Hydrogen is also interesting as a storage strategy to back up intermittent energy. A fuel cell has a lot denser energy than a battery in terms of energy per unit weight. To use hydrogen at scale will require it to be stored in large volumes. Hydrogen has seasonal storage capability by utilising salt domes, geologic formations or engineered containers so you can get it when you need it, and also large discharge capacity.

So, to summarise, opportunities for the oil and gas industry include such things as producing hydrogen, methane, and geothermal heat, and storing hydrogen and CO2 (CCUS). These are all areas that reduce emissions and offer opportunities for people that understand the subsurface.

Loss of personnel and key geoscience skills from the industry in North America and Europe is an important issue.

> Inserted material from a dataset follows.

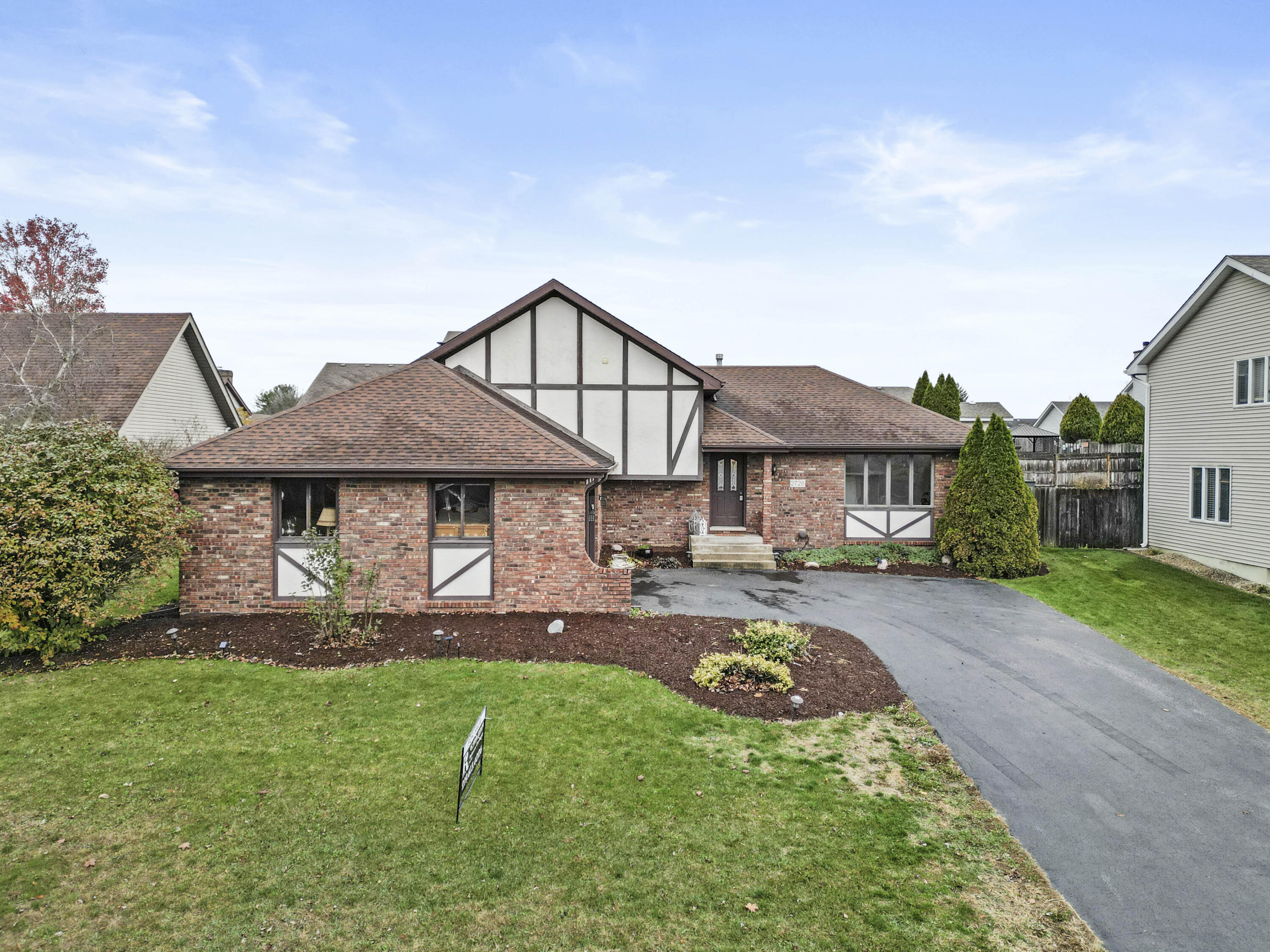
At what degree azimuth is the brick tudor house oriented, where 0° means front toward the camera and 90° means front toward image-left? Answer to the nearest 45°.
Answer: approximately 0°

Particularly in Europe, encouraging young people to want to engage in this field of study is a major challenge because they perceive it as being a dirty science.

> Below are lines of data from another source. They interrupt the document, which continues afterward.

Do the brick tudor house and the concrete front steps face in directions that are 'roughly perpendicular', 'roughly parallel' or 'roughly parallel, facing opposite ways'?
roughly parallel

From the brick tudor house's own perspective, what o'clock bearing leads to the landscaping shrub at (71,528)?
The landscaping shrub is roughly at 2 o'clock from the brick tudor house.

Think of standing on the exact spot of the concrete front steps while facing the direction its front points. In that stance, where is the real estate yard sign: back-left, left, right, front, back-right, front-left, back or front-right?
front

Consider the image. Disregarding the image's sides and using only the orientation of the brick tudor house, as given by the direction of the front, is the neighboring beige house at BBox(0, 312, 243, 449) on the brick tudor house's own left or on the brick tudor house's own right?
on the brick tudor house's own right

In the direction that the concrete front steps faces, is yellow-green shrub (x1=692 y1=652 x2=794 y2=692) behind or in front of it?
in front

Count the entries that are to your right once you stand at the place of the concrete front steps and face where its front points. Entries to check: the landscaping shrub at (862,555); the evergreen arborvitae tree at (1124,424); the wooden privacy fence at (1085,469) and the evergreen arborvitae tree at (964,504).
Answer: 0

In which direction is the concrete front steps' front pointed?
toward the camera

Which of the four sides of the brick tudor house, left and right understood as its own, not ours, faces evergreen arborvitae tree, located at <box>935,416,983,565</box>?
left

It’s difficult in the US because the voices that paint the story are very powerful, well-funded, and use clever terms like clean and dirty. Therefore, kids and adults think oil and gas are dirty. I work hard to explain that if you’re passionate about the sun, the wind and batteries, go into geology because that’s where you can have an impact on developing and cleaning up the mining, manufacturing and the landfill disposal required for solar, wind and batteries. All the solar panels, wind turbines and batteries are mined from the earth, and there are jobs there. The earth is where rare earth elements and metals and chemicals come from, and where they get disposed later. We need geoscientists for these efforts.

I sometimes think the only way that we can address the challenges that we face as a species right now are just to use significantly less of the planet’s resources. I don’t know if science and technology are going to develop fast enough to get us out of this hole. Therefore, it comes down to using less resources and ultimately it is probably a population issue. We need fewer people on the planet. Do you agree with any of this, or have a particular view on it?

I often wrap up my talks up with thoughts about population, healthcare, immigration, rights of women, environmental investment, and the like. In terms of fewer people, fertility rates are directly tied to education. The more highly educated a population is, the lower the fertility rate. The US would have a declining population right now if it weren’t for people immigrating. The same is true for most of Western Europe. So how do you broaden education globally? Well, it takes energy to light the homes and schools, and provide technology and access. Education is something we should all be passionate about. It helps address so many important issues.

But I have a slightly different take on the issues of declining resources. The world has actually run out of very few things so far. When supply of a commodity is stressed, price increases and technology advances help to produce more, such as oil and natural gas from shale, or technology creates a better replacement, like the car for the horse, or kerosene for whale oil. Or the smart phone! When I was young, I was in a closet on a landline connected by a long wire, trying to talk without everybody hearing. The cell phone, this little technological marvel in my hand, is better technology. It’s so much more than a phone. By contrast, is an electric car really better than a combustion engine? More efficient motor, but much less efficient fuel, called a battery. Trade-offs.

These are some of the open and civil conversations we need to be having, and I appreciate meeting with you today.